Write back every line of the listing exactly, excluding images.

• Dataset extract
# # # # # # #

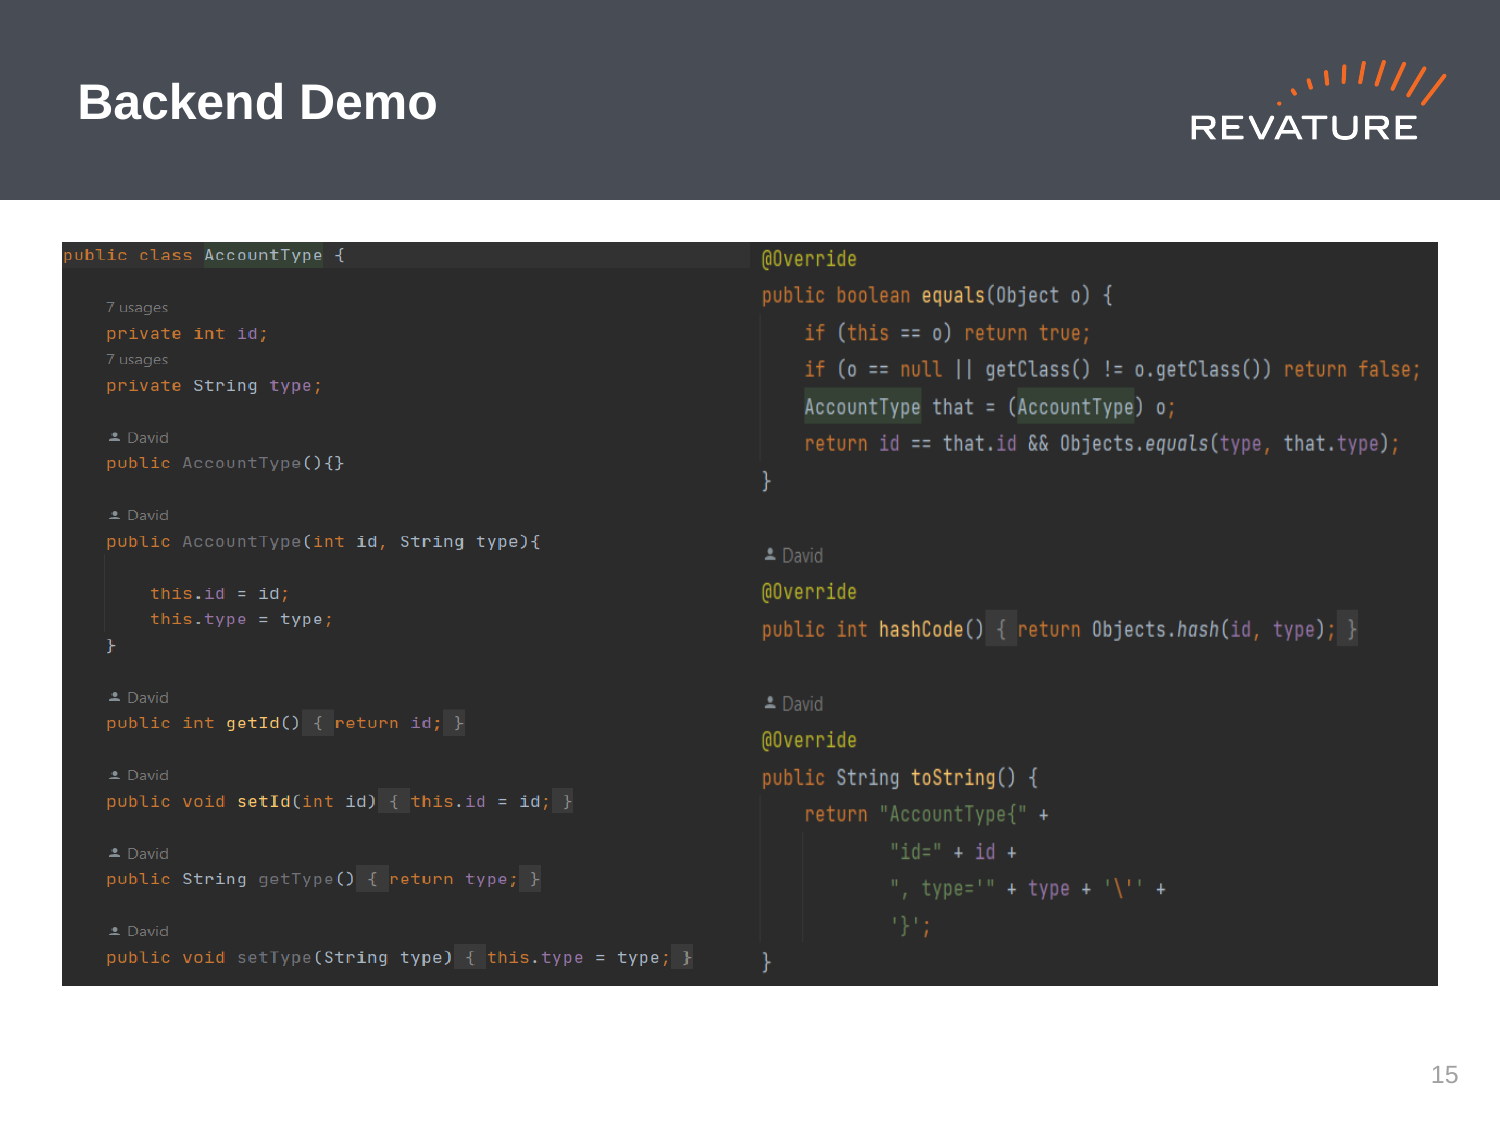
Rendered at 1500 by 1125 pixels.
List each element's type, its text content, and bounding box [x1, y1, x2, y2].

title Backend Demo [62, 0, 1084, 200]
slide_number 14 [1332, 1043, 1474, 1104]
picture [62, 242, 1438, 986]
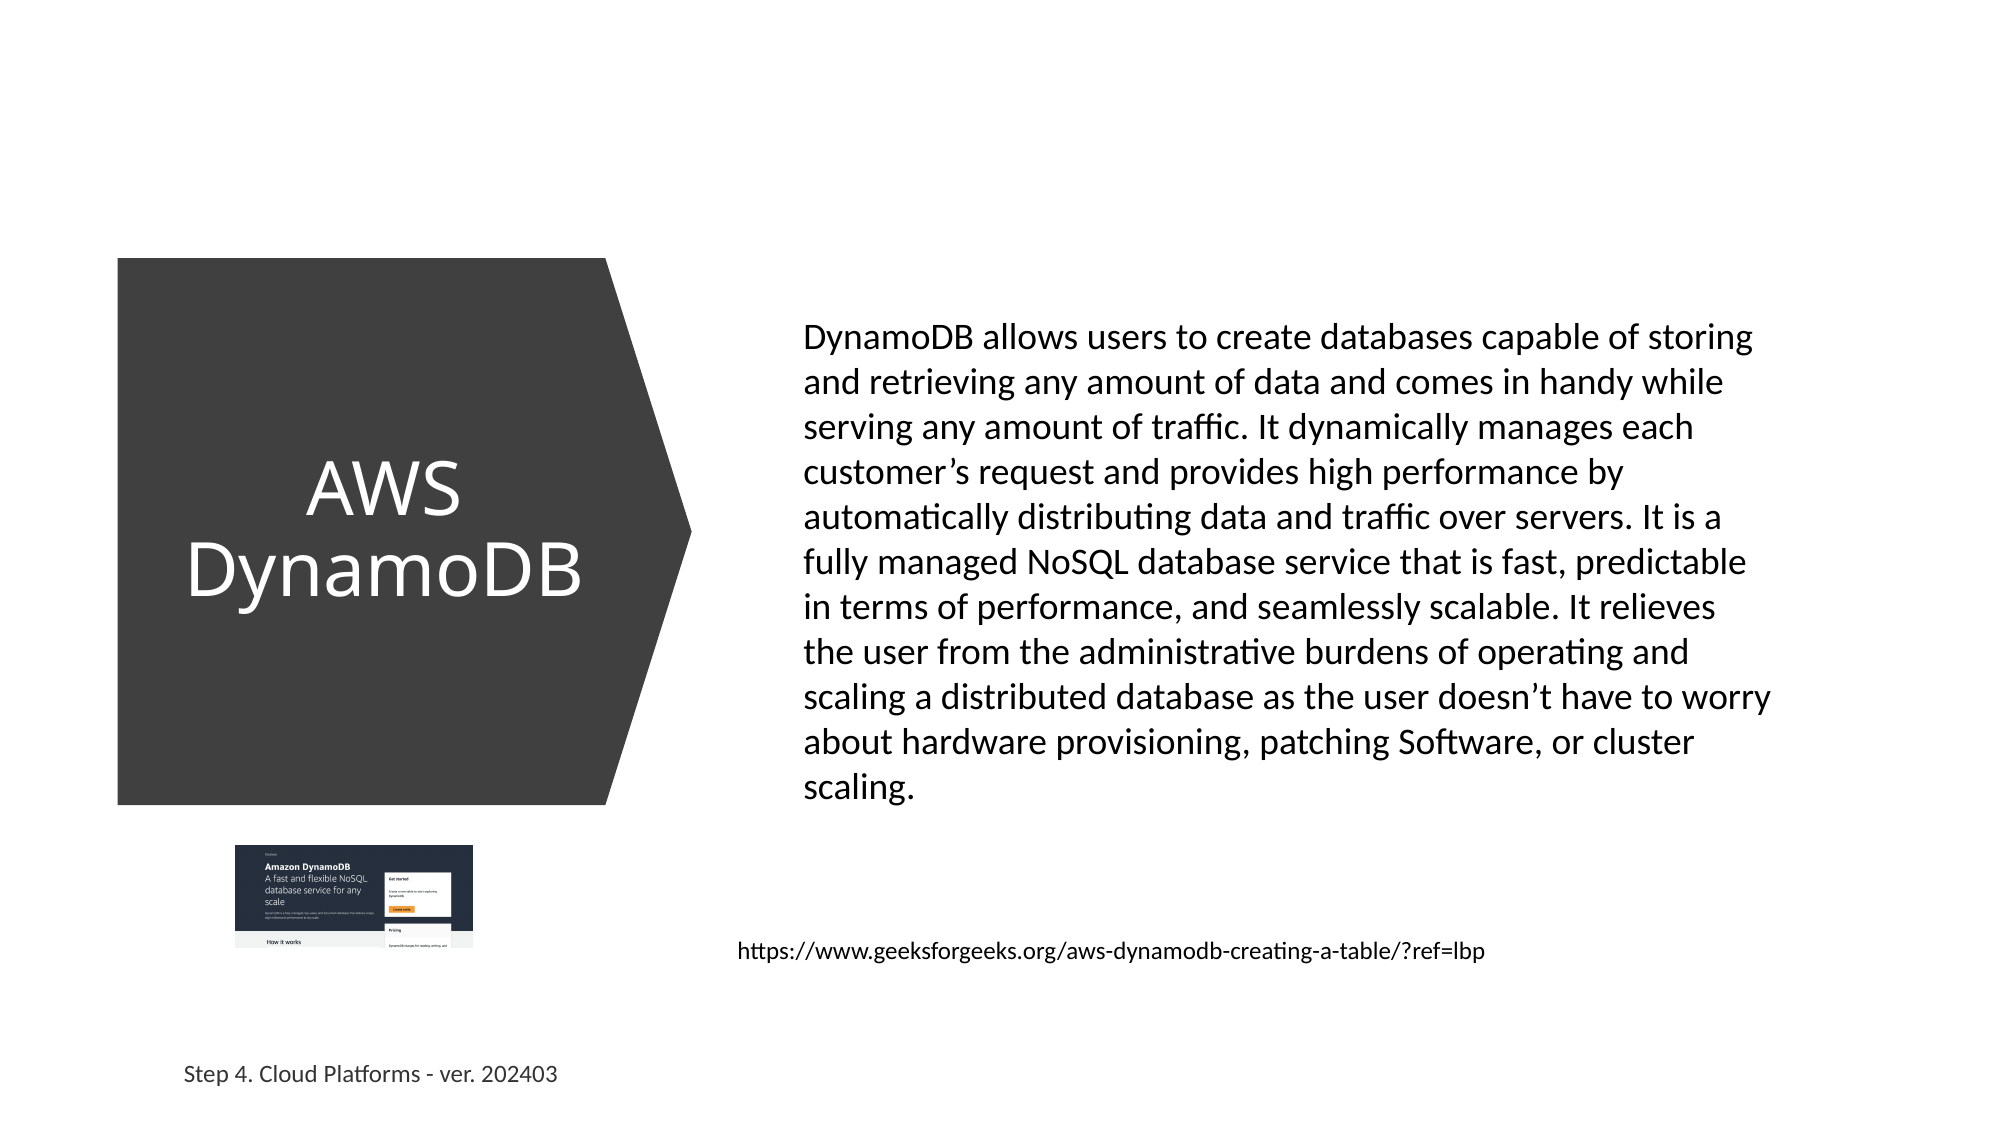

# # # # # # #

• Answer section
Rendered at 1500 by 1125 pixels.
List each element's type, its text content, and bounding box [x1, y1, x2, y2].

title Backend Demo [62, 0, 1084, 200]
slide_number 14 [1332, 1043, 1474, 1104]
picture [62, 242, 1438, 986]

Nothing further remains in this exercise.